* Begin Selected excerpt *
JOURNAL: Comparative Legal History XIII (2025), nr. 2 (Dec)

(Image source:  Routledge)

Editorial (Agustín Parise & Matthew Dyson)  [OPEN ACCESS]
DOI: 10.1080/2049677X.2025.2579342

Doctrinal change in Mālikī law: the case of judicial divorce on account of harm (Ḍarar) (Mohammad Fadel)
DOI: 10.1080/2049677X.2025.2579343
Abstract:
This article explores doctrinal change in Mālikī law. Using the example of the distinctly Mālikī doctrine of a wife’s right to judicial divorce based on harm (ḍarar), it explores how this rule became the basic position of the school by no later than the eighth/fourteenth century, when Khalīl b Isḥāq included it in his authoritative Restatement of Mālikī law. The earliest sources of Mālikī law from the second/eighth century used the law of battery and principles of property law to protect a wife who suffered harm at the hands of her husband but did not provide her a right of divorce. Mālik, idiosyncratically, deemed the decision of the Quranic-mandated marital arbitrators to be binding. The combination of Mālikī commitments to a wife’s property rights, her right to bodily integrity and the broad powers they assigned to judges, beginning with marital arbitrators, along with the widespread inclusion in marriage contracts of covenants of good treatment that granted wives the right to divorce themselves if their husbands abused them, eventually led to the recognition of judicial divorce based on harm.

The Commercial Law for Bosnia and Herzegovina from 1883: A legal transplant debate perspective (Mehmed Bećić)
* End Selected excerpt *
* Begin Source data *
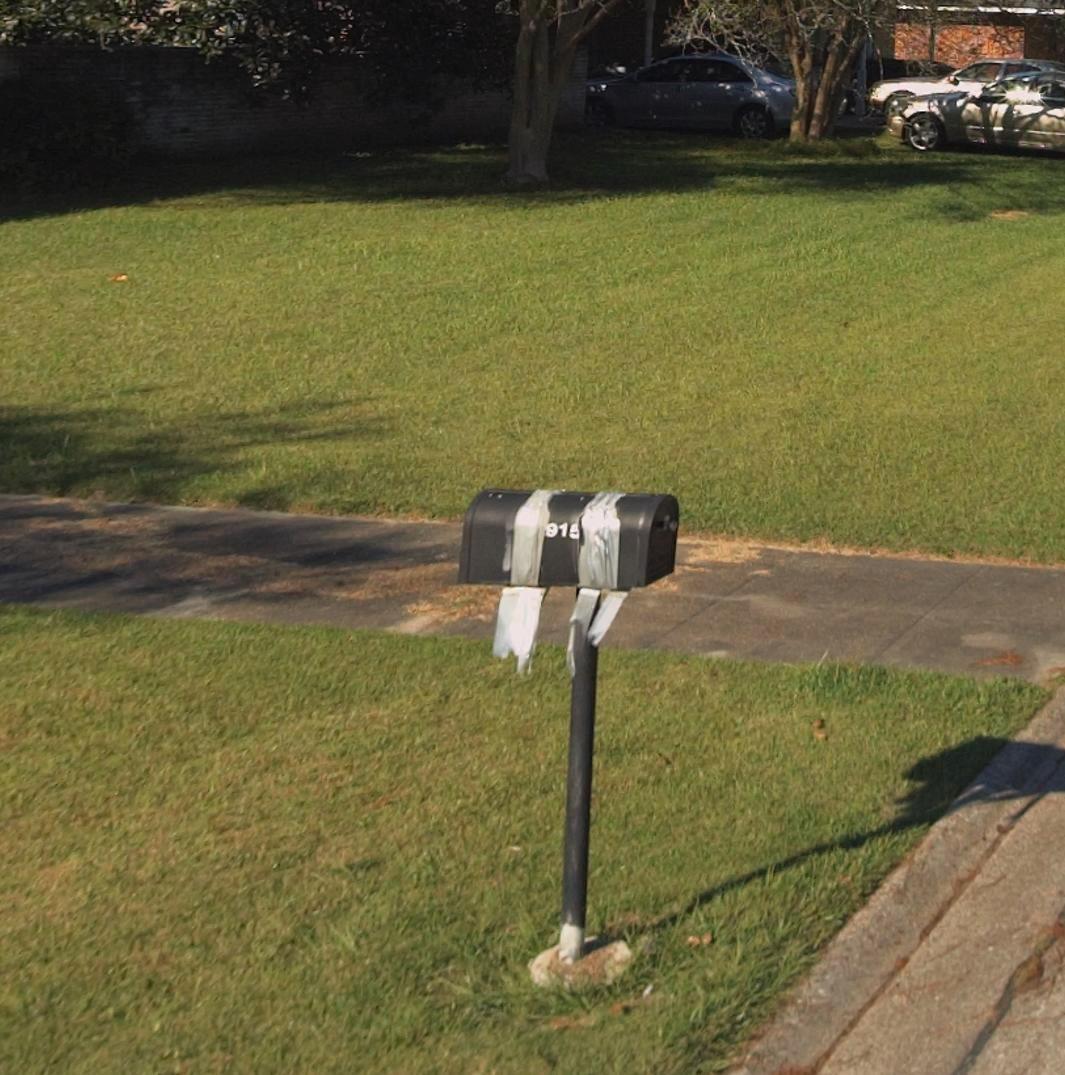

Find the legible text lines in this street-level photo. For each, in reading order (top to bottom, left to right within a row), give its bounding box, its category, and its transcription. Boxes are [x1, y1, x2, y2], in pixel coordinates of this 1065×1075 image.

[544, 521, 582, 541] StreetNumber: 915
* End Source data *
From the journal listing above, copy the passage starting at "Editorial (Agustín Parise" and ending at "(Ḍarar) (Mohammad Fadel)".

Complete response
Editorial (Agustín Parise & Matthew Dyson)  [OPEN ACCESS]
DOI: 10.1080/2049677X.2025.2579342

Doctrinal change in Mālikī law: the case of judicial divorce on account of harm (Ḍarar) (Mohammad Fadel)